### TASK INSTRUCTIONS
Every entry that follows should be output exactly, and every image in it left out.

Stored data
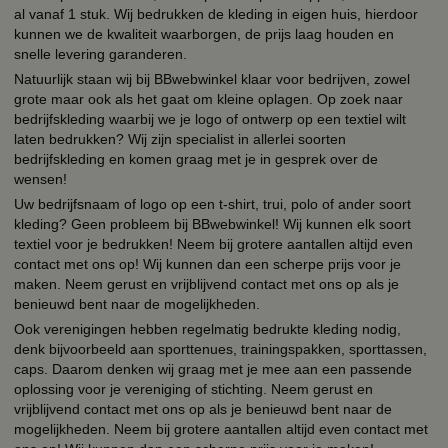
al vanaf 1 stuk. Wij bedrukken de kleding in eigen huis, hierdoor
kunnen we de kwaliteit waarborgen, de prijs laag houden en
snelle levering garanderen.
Natuurlijk staan wij bij BBwebwinkel klaar voor bedrijven, zowel
grote maar ook als het gaat om kleine oplagen. Op zoek naar
bedrijfskleding waarbij we je logo of ontwerp op een textiel wilt
laten bedrukken? Wij zijn specialist in allerlei soorten
bedrijfskleding en komen graag met je in gesprek over de
wensen!
Uw bedrijfsnaam of logo op een t-shirt, trui, polo of ander soort
kleding? Geen probleem bij BBwebwinkel! Wij kunnen elk soort
textiel voor je bedrukken! Neem bij grotere aantallen altijd even
contact met ons op! Wij kunnen dan een scherpe prijs voor je
maken. Neem gerust en vrijblijvend contact met ons op als je
benieuwd bent naar de mogelijkheden.
Ook verenigingen hebben regelmatig bedrukte kleding nodig,
denk bijvoorbeeld aan sporttenues, trainingspakken, sporttassen,
caps. Daarom denken wij graag met je mee aan een passende
oplossing voor je vereniging of stichting. Neem gerust en
vrijblijvend contact met ons op als je benieuwd bent naar de
mogelijkheden. Neem bij grotere aantallen altijd even contact met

### EXERCISE OUTPUT
al vanaf 1 stuk. Wij bedrukken de kleding in eigen huis, hierdoor
kunnen we de kwaliteit waarborgen, de prijs laag houden en
snelle levering garanderen.
Natuurlijk staan wij bij BBwebwinkel klaar voor bedrijven, zowel
grote maar ook als het gaat om kleine oplagen. Op zoek naar
bedrijfskleding waarbij we je logo of ontwerp op een textiel wilt
laten bedrukken? Wij zijn specialist in allerlei soorten
bedrijfskleding en komen graag met je in gesprek over de
wensen!
Uw bedrijfsnaam of logo op een t-shirt, trui, polo of ander soort
kleding? Geen probleem bij BBwebwinkel! Wij kunnen elk soort
textiel voor je bedrukken! Neem bij grotere aantallen altijd even
contact met ons op! Wij kunnen dan een scherpe prijs voor je
maken. Neem gerust en vrijblijvend contact met ons op als je
benieuwd bent naar de mogelijkheden.
Ook verenigingen hebben regelmatig bedrukte kleding nodig,
denk bijvoorbeeld aan sporttenues, trainingspakken, sporttassen,
caps. Daarom denken wij graag met je mee aan een passende
oplossing voor je vereniging of stichting. Neem gerust en
vrijblijvend contact met ons op als je benieuwd bent naar de
mogelijkheden. Neem bij grotere aantallen altijd even contact met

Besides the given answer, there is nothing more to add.